Si me preguntan, no sé a dónde va esto. Sólo escribo lo primero que recordé, tal vez por aquello de aferrarme al viejo adagio de que el mejor oráculo es la memoria. Pero no me hagan caso, soy muy susceptible a la distracción y el autoengaño. Seguramente tenía todo un post orquestado y lo olvidé porque brilló la ventanita del messenger, o porque la luz del día llamó mi atención. No sé a dónde va esto, pero tampoco me importa mucho. Es una semana complicada, tal y como ha sido un año complicado y como seguramente parecerá al final de los días una vida complicada. O todo lo contrario. Ya lo he dicho antes, mi vida transcurre en mi cabeza, y hoy ella no funciona bien: a casi tres horas de haber despertado sigo profundamente dormido, pensando espacios vacíos, recordando anécdotas que no trascienden, escuchando notas dispersas que sé -en verdad lo sé- deben formar una canción. Pero es tan sólo que hoy el tiempo pasa tan lento que… no importa, ya lo he olvidado.
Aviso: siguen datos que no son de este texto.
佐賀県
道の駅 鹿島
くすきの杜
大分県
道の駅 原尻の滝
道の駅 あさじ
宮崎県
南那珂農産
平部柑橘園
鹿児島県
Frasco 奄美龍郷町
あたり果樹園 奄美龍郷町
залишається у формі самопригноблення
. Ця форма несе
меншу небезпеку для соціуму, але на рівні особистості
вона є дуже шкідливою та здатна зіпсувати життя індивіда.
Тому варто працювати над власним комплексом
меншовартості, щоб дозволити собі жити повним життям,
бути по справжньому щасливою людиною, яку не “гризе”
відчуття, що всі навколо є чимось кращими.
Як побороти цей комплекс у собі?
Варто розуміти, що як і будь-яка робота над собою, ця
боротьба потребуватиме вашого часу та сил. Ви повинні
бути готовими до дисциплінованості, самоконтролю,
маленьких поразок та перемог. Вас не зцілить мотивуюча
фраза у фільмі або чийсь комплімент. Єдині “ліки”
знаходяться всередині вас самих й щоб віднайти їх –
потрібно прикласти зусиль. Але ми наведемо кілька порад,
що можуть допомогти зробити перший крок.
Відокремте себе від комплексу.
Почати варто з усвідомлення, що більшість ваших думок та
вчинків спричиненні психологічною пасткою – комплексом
Sólo quiero decir que a veces me preocupo tanto por arreglar la vida de los demás que lo único que consigo es construir inmensas paradojas: la paja en el ojo vacío no me deja ver que tengo los calzones cagados. O creo que así iba. Como sea, no importa, Jesús sabe que lo amo y me dará lo que quiero: una buena sesión de sexo oral. Oh sí. Pero eso no era lo importante. Y si lo era, qué chasco de mañana. Buen día a todos (aunque de antemano sabrán que no será así) :)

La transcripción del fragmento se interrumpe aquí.